> _Page extract_:
━━━━━━━━━━━━━━━━━━━━

From: Jason Wang <jasowang@redhat.com>
Date: Thu, 21 Jun 2018 13:11:31 +0800

> Sock will be NULL if we pass -1 to vhost_net_set_backend(), but when
> we meet errors during ubuf allocation, the code does not check for
> NULL before calling sockfd_put(), this will lead NULL
> dereferencing. Fixing by checking sock pointer before.
> 
> Fixes: bab632d69ee4 ("vhost: vhost TX zero-copy support")
> Reported-by: Dan Carpenter <dan.carpenter@oracle.com>
> Signed-off-by: Jason Wang <jasowang@redhat.com>

Applied and queued up for -stable, thanks Jason.

━━━━━━━━━━━━━━━━━━━━

> _Given data_:
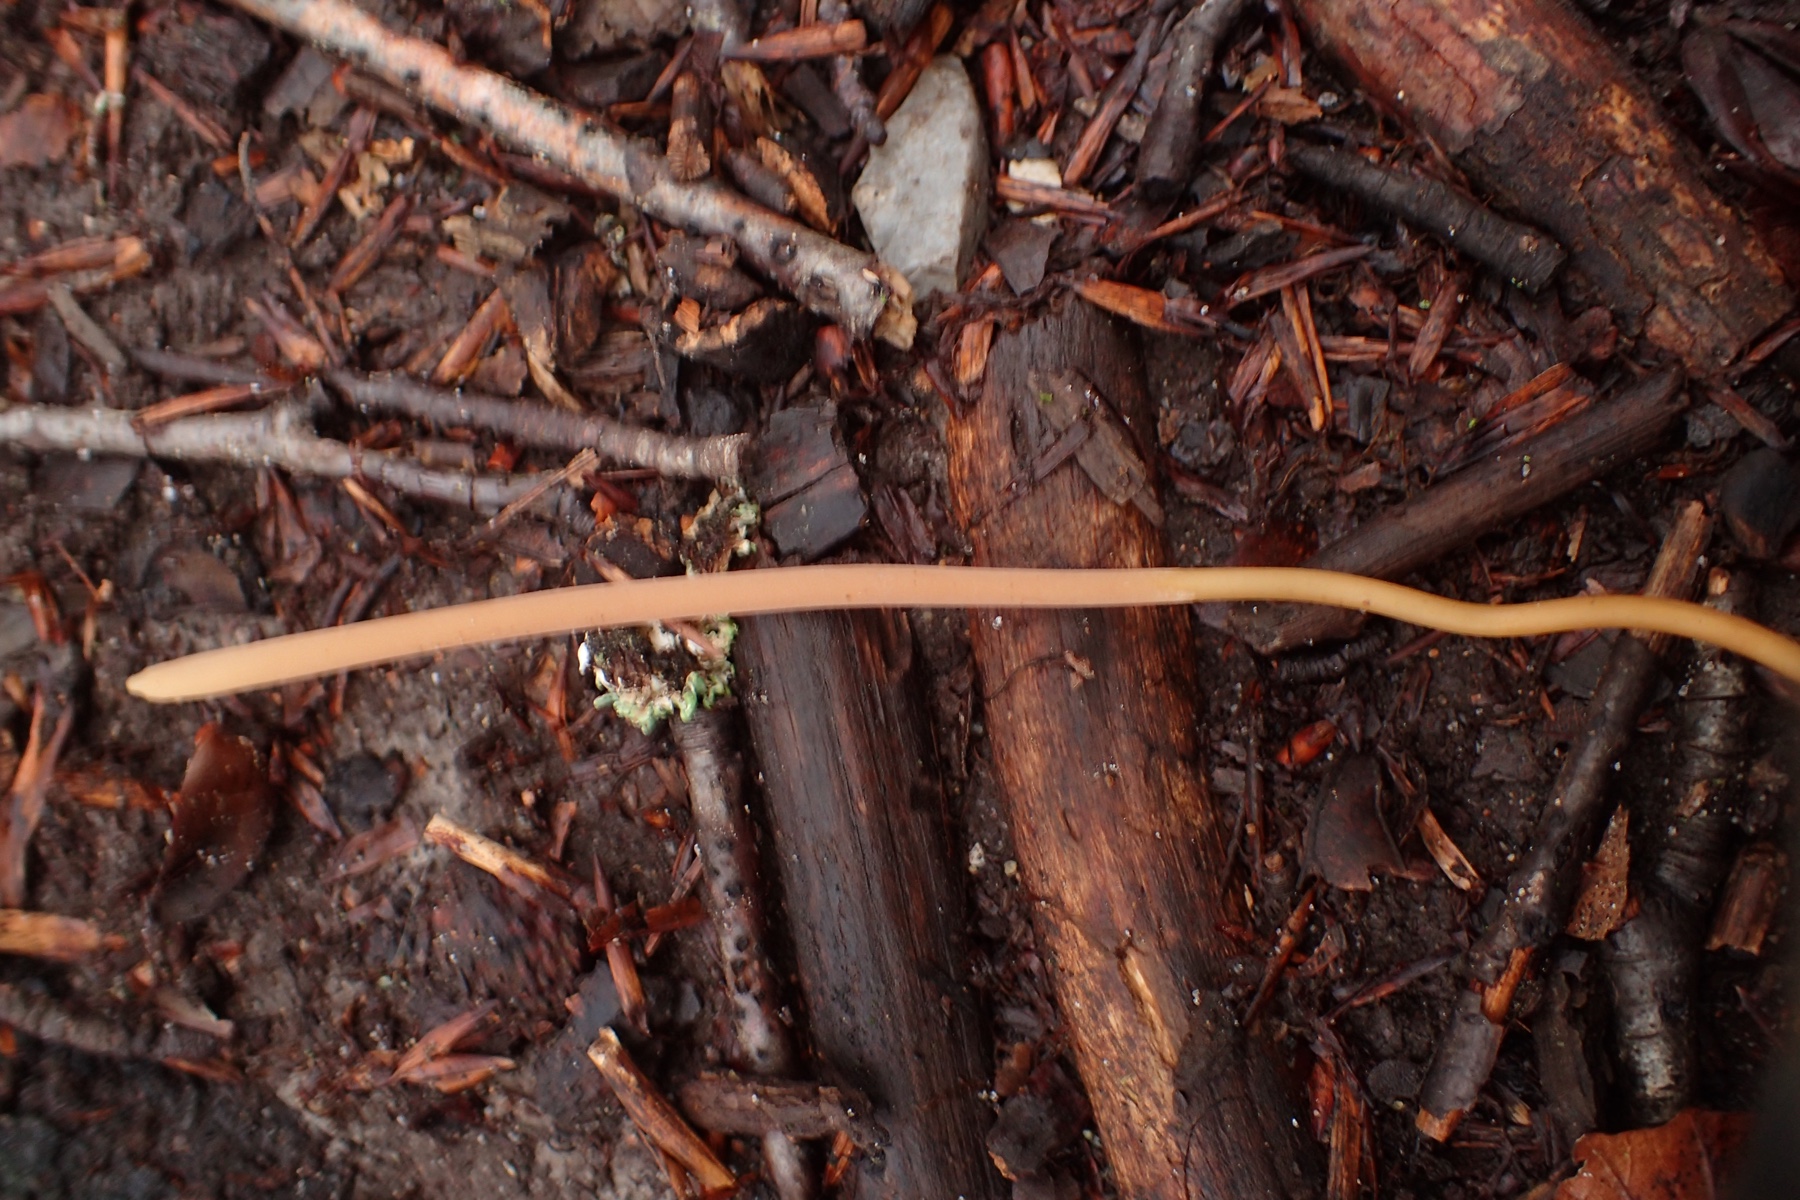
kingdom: Fungi
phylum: Basidiomycota
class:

━━━━━━━━━━━━━━━━━━━━

> _What you have to do_:
Please set down the vhost patch reply word for word, starting with "From: Jason Wang" and going on through "sock pointer before.".

> _Solution below_:
From: Jason Wang <jasowang@redhat.com>
Date: Thu, 21 Jun 2018 13:11:31 +0800

> Sock will be NULL if we pass -1 to vhost_net_set_backend(), but when
> we meet errors during ubuf allocation, the code does not check for
> NULL before calling sockfd_put(), this will lead NULL
> dereferencing. Fixing by checking sock pointer before.